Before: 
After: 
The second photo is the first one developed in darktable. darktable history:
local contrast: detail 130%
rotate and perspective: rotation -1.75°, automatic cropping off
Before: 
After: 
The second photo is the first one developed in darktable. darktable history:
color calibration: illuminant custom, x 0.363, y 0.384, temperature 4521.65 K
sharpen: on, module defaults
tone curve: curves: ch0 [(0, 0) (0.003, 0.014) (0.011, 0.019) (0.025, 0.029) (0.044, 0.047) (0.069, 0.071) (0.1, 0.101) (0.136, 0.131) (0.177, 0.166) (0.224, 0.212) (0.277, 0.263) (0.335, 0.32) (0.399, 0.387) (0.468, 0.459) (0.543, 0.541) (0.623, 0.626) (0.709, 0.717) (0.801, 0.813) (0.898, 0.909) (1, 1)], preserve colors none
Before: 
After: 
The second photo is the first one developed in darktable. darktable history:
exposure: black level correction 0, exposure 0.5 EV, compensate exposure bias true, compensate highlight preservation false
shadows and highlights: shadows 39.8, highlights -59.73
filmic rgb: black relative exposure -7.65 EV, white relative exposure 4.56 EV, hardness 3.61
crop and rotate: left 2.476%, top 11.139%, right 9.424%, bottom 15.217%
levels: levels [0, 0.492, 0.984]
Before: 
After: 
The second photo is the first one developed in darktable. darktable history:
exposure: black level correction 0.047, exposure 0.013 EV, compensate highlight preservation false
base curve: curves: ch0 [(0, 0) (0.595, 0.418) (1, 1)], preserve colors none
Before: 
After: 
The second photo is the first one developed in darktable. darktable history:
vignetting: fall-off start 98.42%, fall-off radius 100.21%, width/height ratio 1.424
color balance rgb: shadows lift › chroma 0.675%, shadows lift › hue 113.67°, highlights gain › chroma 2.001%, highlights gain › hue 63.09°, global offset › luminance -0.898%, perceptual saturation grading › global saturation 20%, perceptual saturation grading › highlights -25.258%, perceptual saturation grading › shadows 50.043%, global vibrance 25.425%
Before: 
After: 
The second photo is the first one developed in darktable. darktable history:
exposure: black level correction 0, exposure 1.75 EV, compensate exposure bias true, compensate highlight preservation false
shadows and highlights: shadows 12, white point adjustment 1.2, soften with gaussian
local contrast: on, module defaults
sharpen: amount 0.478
-.-.-
→ **Objective**
Please reproduce the data from its start through the line containing "base curve: curves: ch0", both ends included.

→ **Expected output**
Before: 
After: 
The second photo is the first one developed in darktable. darktable history:
local contrast: detail 130%
rotate and perspective: rotation -1.75°, automatic cropping off
Before: 
After: 
The second photo is the first one developed in darktable. darktable history:
color calibration: illuminant custom, x 0.363, y 0.384, temperature 4521.65 K
sharpen: on, module defaults
tone curve: curves: ch0 [(0, 0) (0.003, 0.014) (0.011, 0.019) (0.025, 0.029) (0.044, 0.047) (0.069, 0.071) (0.1, 0.101) (0.136, 0.131) (0.177, 0.166) (0.224, 0.212) (0.277, 0.263) (0.335, 0.32) (0.399, 0.387) (0.468, 0.459) (0.543, 0.541) (0.623, 0.626) (0.709, 0.717) (0.801, 0.813) (0.898, 0.909) (1, 1)], preserve colors none
Before: 
After: 
The second photo is the first one developed in darktable. darktable history:
exposure: black level correction 0, exposure 0.5 EV, compensate exposure bias true, compensate highlight preservation false
shadows and highlights: shadows 39.8, highlights -59.73
filmic rgb: black relative exposure -7.65 EV, white relative exposure 4.56 EV, hardness 3.61
crop and rotate: left 2.476%, top 11.139%, right 9.424%, bottom 15.217%
levels: levels [0, 0.492, 0.984]
Before: 
After: 
The second photo is the first one developed in darktable. darktable history:
exposure: black level correction 0.047, exposure 0.013 EV, compensate highlight preservation false
base curve: curves: ch0 [(0, 0) (0.595, 0.418) (1, 1)], preserve colors none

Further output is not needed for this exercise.